To do -
Switch "transcribe" to "write out" everywhere in the lines below. Then give all the lines again with nothing else changed.
____ Listed entries
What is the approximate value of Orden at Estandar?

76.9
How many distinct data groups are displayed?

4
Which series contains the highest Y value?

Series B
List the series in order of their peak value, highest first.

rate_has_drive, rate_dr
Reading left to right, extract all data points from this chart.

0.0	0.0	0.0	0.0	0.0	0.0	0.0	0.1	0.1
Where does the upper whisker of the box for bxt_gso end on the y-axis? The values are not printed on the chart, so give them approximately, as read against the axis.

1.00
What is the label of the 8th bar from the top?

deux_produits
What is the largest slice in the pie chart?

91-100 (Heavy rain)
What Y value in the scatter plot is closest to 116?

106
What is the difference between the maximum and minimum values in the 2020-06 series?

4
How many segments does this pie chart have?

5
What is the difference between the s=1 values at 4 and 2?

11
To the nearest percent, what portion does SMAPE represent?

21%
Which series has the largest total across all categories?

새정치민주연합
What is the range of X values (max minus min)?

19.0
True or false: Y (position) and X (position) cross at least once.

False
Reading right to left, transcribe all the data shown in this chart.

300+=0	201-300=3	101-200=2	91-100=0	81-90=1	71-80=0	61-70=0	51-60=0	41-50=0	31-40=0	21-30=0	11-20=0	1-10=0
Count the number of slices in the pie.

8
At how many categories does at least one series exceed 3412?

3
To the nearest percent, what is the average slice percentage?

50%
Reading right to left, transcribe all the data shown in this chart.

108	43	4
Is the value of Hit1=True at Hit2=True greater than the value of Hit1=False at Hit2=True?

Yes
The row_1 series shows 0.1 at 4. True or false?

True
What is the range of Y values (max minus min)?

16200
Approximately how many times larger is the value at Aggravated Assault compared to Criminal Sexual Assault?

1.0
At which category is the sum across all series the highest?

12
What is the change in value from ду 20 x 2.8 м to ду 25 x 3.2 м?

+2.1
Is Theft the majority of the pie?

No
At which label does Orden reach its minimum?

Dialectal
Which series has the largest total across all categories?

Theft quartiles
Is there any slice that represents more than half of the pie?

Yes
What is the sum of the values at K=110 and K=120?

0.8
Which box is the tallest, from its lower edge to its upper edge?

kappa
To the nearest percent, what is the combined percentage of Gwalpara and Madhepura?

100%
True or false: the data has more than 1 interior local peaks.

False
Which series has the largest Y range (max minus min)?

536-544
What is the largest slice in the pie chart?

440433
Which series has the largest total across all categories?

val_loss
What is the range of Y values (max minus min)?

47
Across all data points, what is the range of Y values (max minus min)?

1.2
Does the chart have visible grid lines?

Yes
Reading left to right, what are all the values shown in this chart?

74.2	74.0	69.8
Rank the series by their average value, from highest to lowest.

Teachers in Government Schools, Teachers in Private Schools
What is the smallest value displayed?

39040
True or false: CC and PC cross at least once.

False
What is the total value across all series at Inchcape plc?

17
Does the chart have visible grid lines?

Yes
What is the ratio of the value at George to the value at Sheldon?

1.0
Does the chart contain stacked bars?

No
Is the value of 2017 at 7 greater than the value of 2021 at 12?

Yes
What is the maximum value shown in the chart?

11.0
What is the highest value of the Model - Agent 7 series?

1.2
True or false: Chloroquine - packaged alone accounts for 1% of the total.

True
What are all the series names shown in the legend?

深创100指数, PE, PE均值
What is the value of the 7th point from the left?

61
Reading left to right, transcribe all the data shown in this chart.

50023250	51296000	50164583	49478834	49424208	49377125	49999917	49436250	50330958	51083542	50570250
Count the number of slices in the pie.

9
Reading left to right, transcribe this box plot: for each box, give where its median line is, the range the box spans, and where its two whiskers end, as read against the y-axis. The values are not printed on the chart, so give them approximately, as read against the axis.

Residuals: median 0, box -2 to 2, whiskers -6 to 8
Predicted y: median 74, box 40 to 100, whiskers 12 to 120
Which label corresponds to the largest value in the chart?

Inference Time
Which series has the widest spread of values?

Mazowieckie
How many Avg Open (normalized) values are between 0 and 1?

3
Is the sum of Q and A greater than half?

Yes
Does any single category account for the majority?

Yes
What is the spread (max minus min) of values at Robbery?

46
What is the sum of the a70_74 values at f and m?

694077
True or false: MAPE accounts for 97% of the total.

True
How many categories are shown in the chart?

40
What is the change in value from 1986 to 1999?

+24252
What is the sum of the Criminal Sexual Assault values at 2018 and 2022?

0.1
________
Output -
What is the approximate value of Orden at Estandar?

76.9
How many distinct data groups are displayed?

4
Which series contains the highest Y value?

Series B
List the series in order of their peak value, highest first.

rate_has_drive, rate_dr
Reading left to right, extract all data points from this chart.

0.0	0.0	0.0	0.0	0.0	0.0	0.0	0.1	0.1
Where does the upper whisker of the box for bxt_gso end on the y-axis? The values are not printed on the chart, so give them approximately, as read against the axis.

1.00
What is the label of the 8th bar from the top?

deux_produits
What is the largest slice in the pie chart?

91-100 (Heavy rain)
What Y value in the scatter plot is closest to 116?

106
What is the difference between the maximum and minimum values in the 2020-06 series?

4
How many segments does this pie chart have?

5
What is the difference between the s=1 values at 4 and 2?

11
To the nearest percent, what portion does SMAPE represent?

21%
Which series has the largest total across all categories?

새정치민주연합
What is the range of X values (max minus min)?

19.0
True or false: Y (position) and X (position) cross at least once.

False
Reading right to left, write out all the data shown in this chart.

300+=0	201-300=3	101-200=2	91-100=0	81-90=1	71-80=0	61-70=0	51-60=0	41-50=0	31-40=0	21-30=0	11-20=0	1-10=0
Count the number of slices in the pie.

8
At how many categories does at least one series exceed 3412?

3
To the nearest percent, what is the average slice percentage?

50%
Reading right to left, write out all the data shown in this chart.

108	43	4
Is the value of Hit1=True at Hit2=True greater than the value of Hit1=False at Hit2=True?

Yes
The row_1 series shows 0.1 at 4. True or false?

True
What is the range of Y values (max minus min)?

16200
Approximately how many times larger is the value at Aggravated Assault compared to Criminal Sexual Assault?

1.0
At which category is the sum across all series the highest?

12
What is the change in value from ду 20 x 2.8 м to ду 25 x 3.2 м?

+2.1
Is Theft the majority of the pie?

No
At which label does Orden reach its minimum?

Dialectal
Which series has the largest total across all categories?

Theft quartiles
Is there any slice that represents more than half of the pie?

Yes
What is the sum of the values at K=110 and K=120?

0.8
Which box is the tallest, from its lower edge to its upper edge?

kappa
To the nearest percent, what is the combined percentage of Gwalpara and Madhepura?

100%
True or false: the data has more than 1 interior local peaks.

False
Which series has the largest Y range (max minus min)?

536-544
What is the largest slice in the pie chart?

440433
Which series has the largest total across all categories?

val_loss
What is the range of Y values (max minus min)?

47
Across all data points, what is the range of Y values (max minus min)?

1.2
Does the chart have visible grid lines?

Yes
Reading left to right, what are all the values shown in this chart?

74.2	74.0	69.8
Rank the series by their average value, from highest to lowest.

Teachers in Government Schools, Teachers in Private Schools
What is the smallest value displayed?

39040
True or false: CC and PC cross at least once.

False
What is the total value across all series at Inchcape plc?

17
Does the chart have visible grid lines?

Yes
What is the ratio of the value at George to the value at Sheldon?

1.0
Does the chart contain stacked bars?

No
Is the value of 2017 at 7 greater than the value of 2021 at 12?

Yes
What is the maximum value shown in the chart?

11.0
What is the highest value of the Model - Agent 7 series?

1.2
True or false: Chloroquine - packaged alone accounts for 1% of the total.

True
What are all the series names shown in the legend?

深创100指数, PE, PE均值
What is the value of the 7th point from the left?

61
Reading left to right, write out all the data shown in this chart.

50023250	51296000	50164583	49478834	49424208	49377125	49999917	49436250	50330958	51083542	50570250
Count the number of slices in the pie.

9
Reading left to right, write out this box plot: for each box, give where its median line is, the range the box spans, and where its two whiskers end, as read against the y-axis. The values are not printed on the chart, so give them approximately, as read against the axis.

Residuals: median 0, box -2 to 2, whiskers -6 to 8
Predicted y: median 74, box 40 to 100, whiskers 12 to 120
Which label corresponds to the largest value in the chart?

Inference Time
Which series has the widest spread of values?

Mazowieckie
How many Avg Open (normalized) values are between 0 and 1?

3
Is the sum of Q and A greater than half?

Yes
Does any single category account for the majority?

Yes
What is the spread (max minus min) of values at Robbery?

46
What is the sum of the a70_74 values at f and m?

694077
True or false: MAPE accounts for 97% of the total.

True
How many categories are shown in the chart?

40
What is the change in value from 1986 to 1999?

+24252
What is the sum of the Criminal Sexual Assault values at 2018 and 2022?

0.1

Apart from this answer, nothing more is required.